Each show is $35 for general admission and comes out to a total of about $41 with the processing fee online. It is a very affordable price for a student who is looking to continue their good time in Scottsdale. Students can purchase tickets on TicketMaster.com or at open the day of the show.
The Bird’s Nest is a 21-and-over venue. The tent opens at 3:30 p.m. with bands usually performing until 10 p.m.
Here is a list of the headliners and what a student should expect with each show.
Make the effort to see O.A.R.
The golf tournament does not start until Thursday morning, but the Bird’s Nest has a jump on it.
Wednesday night kicks off the concert series with the Maryland-based jam band called Of A Revolution, more commonly known simply as O.A.R. The band has been a Bird’s Nest regular after playing the event a couple years ago.
If you do not know any of the headliners for the concert series, this is the one to see. Ever since O.A.R. dropped their live album called “Any Time Now,” it has been known as one of the best live performing artists.
Get ready for good-mood songs about life on the road, partying and drinking with friends back home, crazy games of poker and even some heartbreak.
But even when lead singer Marc Roberge is singing about a rough break-up like in the song “Get Away,” you wouldn’t even know it because he has a smile on his face and every song features a brilliant, jubilant solo by saxophone player Jerry DePizzo.
Even if you do not know any of the songs, O.A.R. at the Bird’s Nest will be an atmosphere you won’t forget.
Give Jake Owen a chance
OK, a lot of people do not like country music. I get that.
But say you’re at the open on Thursday with some friends and they happen to like country and they want to buy tickets and check out the concert that night. What are you going to do, grab a taxi home by yourself?

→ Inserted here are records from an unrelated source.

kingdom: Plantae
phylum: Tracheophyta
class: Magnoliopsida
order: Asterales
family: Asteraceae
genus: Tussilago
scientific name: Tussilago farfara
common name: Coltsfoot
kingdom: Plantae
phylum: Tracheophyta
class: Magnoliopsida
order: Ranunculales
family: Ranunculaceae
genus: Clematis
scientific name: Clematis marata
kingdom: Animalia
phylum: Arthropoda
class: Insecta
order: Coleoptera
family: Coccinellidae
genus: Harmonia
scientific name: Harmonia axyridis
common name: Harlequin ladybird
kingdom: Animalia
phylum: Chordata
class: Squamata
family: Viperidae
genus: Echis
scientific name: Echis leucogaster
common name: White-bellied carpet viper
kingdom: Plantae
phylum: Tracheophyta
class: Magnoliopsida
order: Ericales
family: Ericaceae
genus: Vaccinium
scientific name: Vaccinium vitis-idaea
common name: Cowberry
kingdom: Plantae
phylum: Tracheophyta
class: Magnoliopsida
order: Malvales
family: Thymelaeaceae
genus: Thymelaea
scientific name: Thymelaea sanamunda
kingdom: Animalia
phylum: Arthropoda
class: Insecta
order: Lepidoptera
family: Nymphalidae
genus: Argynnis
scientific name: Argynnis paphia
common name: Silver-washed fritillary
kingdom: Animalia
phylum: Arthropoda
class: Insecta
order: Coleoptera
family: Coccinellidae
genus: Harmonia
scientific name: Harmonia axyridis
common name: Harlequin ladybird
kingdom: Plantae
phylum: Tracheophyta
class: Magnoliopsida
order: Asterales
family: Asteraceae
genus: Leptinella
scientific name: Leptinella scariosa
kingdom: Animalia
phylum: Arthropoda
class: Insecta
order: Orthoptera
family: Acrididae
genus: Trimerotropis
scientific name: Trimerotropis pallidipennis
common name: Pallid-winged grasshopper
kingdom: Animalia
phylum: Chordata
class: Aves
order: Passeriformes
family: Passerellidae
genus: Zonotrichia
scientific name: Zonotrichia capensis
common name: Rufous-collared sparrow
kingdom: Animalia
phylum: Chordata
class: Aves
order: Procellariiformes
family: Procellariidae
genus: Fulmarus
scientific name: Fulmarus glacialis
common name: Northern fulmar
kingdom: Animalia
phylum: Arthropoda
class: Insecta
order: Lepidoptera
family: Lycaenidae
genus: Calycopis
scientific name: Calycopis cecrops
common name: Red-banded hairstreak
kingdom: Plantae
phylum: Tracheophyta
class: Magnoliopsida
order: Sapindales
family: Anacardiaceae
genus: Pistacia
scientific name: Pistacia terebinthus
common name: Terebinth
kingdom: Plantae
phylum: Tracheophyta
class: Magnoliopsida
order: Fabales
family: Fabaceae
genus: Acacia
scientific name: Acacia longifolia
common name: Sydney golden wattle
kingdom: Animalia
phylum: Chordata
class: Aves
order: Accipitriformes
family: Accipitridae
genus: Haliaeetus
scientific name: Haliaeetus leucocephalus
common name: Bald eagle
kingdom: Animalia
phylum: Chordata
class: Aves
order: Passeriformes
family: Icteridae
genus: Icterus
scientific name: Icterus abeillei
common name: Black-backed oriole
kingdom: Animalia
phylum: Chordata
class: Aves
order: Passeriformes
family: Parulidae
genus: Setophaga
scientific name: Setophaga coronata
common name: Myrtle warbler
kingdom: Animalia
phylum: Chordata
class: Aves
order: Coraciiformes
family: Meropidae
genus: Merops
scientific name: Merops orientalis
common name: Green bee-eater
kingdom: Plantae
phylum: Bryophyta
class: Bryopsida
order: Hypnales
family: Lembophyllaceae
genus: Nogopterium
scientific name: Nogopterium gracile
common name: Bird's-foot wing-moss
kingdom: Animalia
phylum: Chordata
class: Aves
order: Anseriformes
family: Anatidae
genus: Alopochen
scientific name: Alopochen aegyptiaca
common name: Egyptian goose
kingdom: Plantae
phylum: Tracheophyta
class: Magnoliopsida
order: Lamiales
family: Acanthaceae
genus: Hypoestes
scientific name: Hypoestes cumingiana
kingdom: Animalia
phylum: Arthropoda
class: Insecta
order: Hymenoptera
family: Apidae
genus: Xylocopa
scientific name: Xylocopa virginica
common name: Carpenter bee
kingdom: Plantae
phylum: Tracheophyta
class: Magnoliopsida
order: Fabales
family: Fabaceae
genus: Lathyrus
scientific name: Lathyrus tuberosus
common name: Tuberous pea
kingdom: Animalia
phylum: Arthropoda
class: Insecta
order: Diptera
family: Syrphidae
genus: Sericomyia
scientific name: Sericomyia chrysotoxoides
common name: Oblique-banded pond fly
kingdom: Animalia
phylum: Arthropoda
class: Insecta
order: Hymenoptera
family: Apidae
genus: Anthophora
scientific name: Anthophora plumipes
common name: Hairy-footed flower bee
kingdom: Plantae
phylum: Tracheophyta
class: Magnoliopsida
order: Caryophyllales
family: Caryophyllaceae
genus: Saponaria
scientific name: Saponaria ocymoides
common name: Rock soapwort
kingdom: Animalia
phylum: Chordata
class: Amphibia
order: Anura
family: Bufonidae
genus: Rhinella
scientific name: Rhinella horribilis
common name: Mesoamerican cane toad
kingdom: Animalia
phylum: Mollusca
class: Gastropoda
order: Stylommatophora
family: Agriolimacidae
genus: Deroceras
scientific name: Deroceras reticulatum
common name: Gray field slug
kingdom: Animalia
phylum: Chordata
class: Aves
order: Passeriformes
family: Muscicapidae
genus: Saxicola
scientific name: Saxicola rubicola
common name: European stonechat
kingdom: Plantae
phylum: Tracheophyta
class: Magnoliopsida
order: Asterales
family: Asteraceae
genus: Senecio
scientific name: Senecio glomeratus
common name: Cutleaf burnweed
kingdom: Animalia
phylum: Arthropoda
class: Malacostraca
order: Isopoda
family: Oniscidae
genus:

If you find yourself in that situation, give Jake Owen a shot; he is not a typical country musician. Before his album, “Barefoot Blue Jean Night,” he went through a rebirth. Instead of writing songs about trucks and riverbanks, he focused on songs about partying and beaches.
After a couple drinks and when Jake Owen busts into his road trip hit song “Anywhere With You,” you’ll forget how much you dislike country.
Weezer performs for the seniors and graduate students
All the students that are about 22 and older know which band was the first to make nerdy cool. Hipsters don’t have anything on lead singer Rivers Cuomo and the spectacle sporting '90s rock group.
Weezer first busted onto the scene way back in 1994 with their debut album called “Weezer,” also known as the Blue Album. The four geeks have rotated band members, but the mantra has always been the same: play great alternative music.
This show offers some nostalgia for older students. If they want to kick back after the golf tournament and be reminded of playing the Blue Album on their boom box while they do their grade school homework, then this would be the best concert to see.